# 제공된 글:
□ □ □

In [1]:
import pandas as pd
import random
import os
import numpy as np
import matplotlib.pyplot as plt
import warnings; warnings.filterwarnings(action='ignore')
import pickle

from sklearn.ensemble import RandomForestClassifier, RandomForestRegressor
from sklearn.ensemble import GradientBoostingClassifier
from sklearn.ensemble import VotingClassifier
from lightgbm import LGBMClassifier
from xgboost import XGBClassifier
import sklearn.svm as svm
import xgboost as xgb

from sklearn.model_selection import GridSearchCV
from sklearn.model_selection import RandomizedSearchCV
from bayes_opt import BayesianOptimization

from xgboost import plot_importance
from scipy.stats import randint
from sklearn.preprocessing import LabelEncoder
from sklearn.model_selection import KFold
from sklearn.model_selection import cross_val_score
from sklearn.model_selection import train_test_split
from sklearn.metrics import f1_score
from sklearn.metrics import accuracy_score

In [2]:
def seed_everything(seed):
    random.seed(seed) #파이썬 자체 모듈 random 모듈의 시드 고정
    os.environ['PYTHONHASHSEED'] = str(seed)

□ □ □

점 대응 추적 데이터

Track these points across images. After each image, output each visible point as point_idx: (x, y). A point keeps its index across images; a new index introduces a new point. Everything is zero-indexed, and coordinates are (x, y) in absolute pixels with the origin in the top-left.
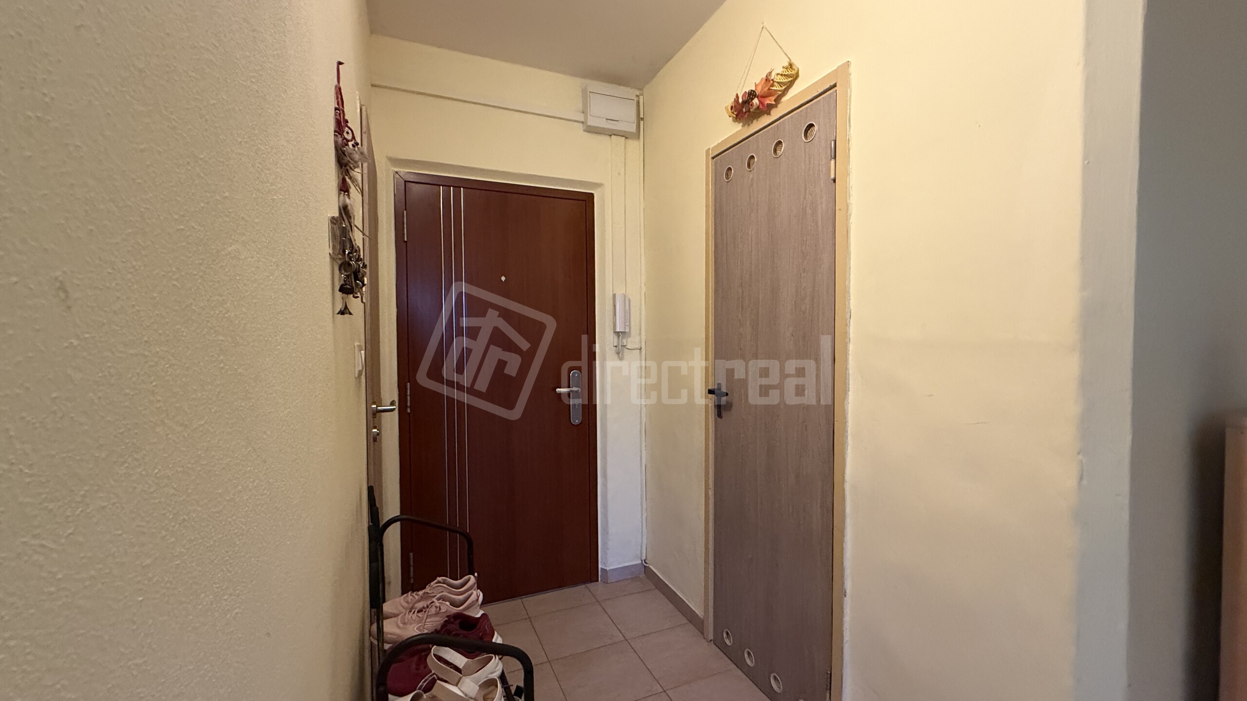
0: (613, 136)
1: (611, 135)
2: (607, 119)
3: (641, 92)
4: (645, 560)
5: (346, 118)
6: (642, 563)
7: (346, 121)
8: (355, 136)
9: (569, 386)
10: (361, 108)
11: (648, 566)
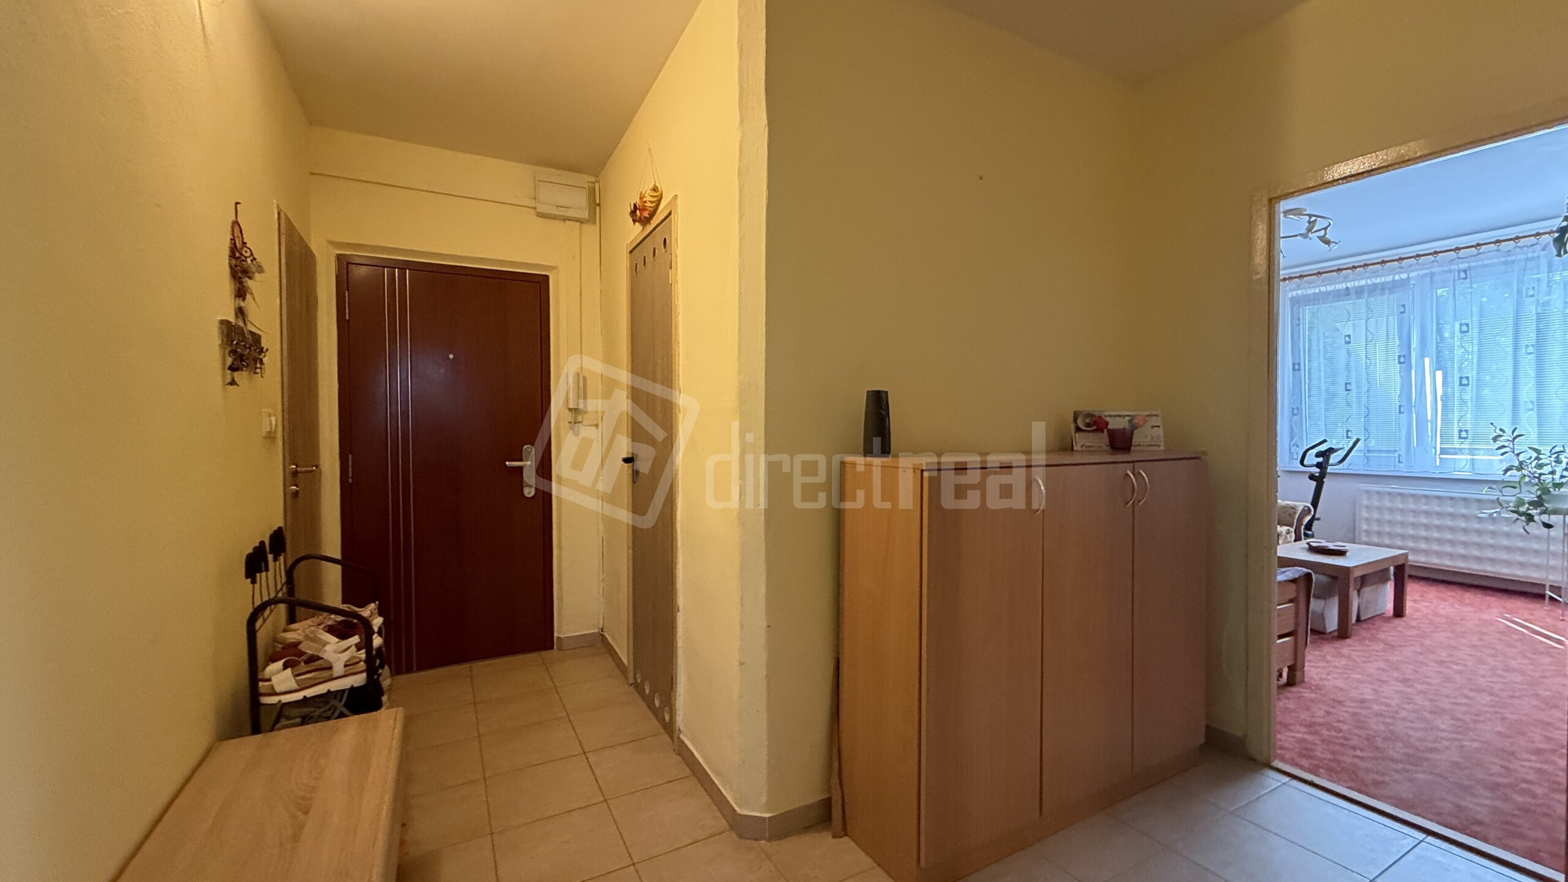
0: (567, 221)
1: (565, 220)
2: (557, 206)
3: (597, 179)
4: (602, 629)
5: (245, 241)
6: (599, 632)
7: (245, 243)
8: (254, 253)
9: (521, 460)
10: (279, 214)
11: (604, 633)
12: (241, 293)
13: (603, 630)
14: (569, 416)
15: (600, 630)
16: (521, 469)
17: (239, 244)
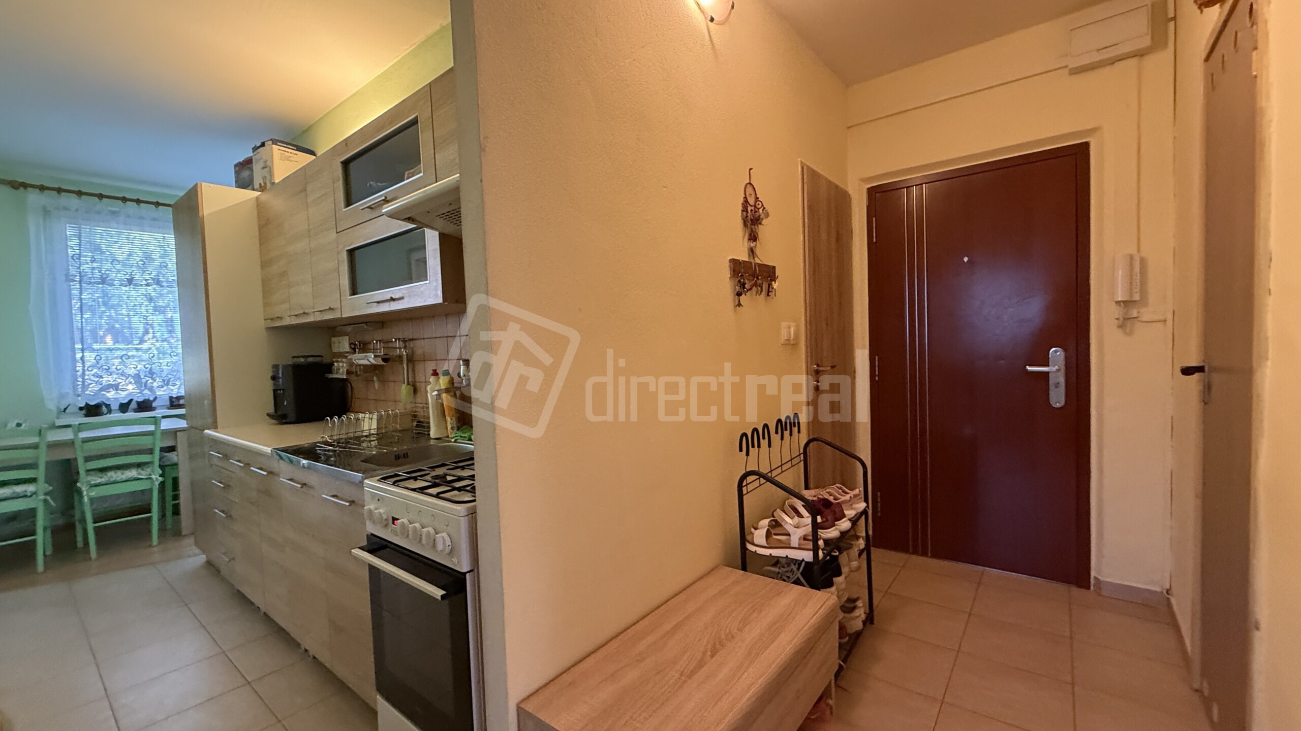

□ □ □

# 수행할 작업:
제공된 글 전체를 한 글자도 바꾸지 말고 처음부터 끝까지 다시 입력하세요.

# 이번 연습 결과:
In [1]:
import pandas as pd
import random
import os
import numpy as np
import matplotlib.pyplot as plt
import warnings; warnings.filterwarnings(action='ignore')
import pickle

from sklearn.ensemble import RandomForestClassifier, RandomForestRegressor
from sklearn.ensemble import GradientBoostingClassifier
from sklearn.ensemble import VotingClassifier
from lightgbm import LGBMClassifier
from xgboost import XGBClassifier
import sklearn.svm as svm
import xgboost as xgb

from sklearn.model_selection import GridSearchCV
from sklearn.model_selection import RandomizedSearchCV
from bayes_opt import BayesianOptimization

from xgboost import plot_importance
from scipy.stats import randint
from sklearn.preprocessing import LabelEncoder
from sklearn.model_selection import KFold
from sklearn.model_selection import cross_val_score
from sklearn.model_selection import train_test_split
from sklearn.metrics import f1_score
from sklearn.metrics import accuracy_score

In [2]:
def seed_everything(seed):
    random.seed(seed) #파이썬 자체 모듈 random 모듈의 시드 고정
    os.environ['PYTHONHASHSEED'] = str(seed)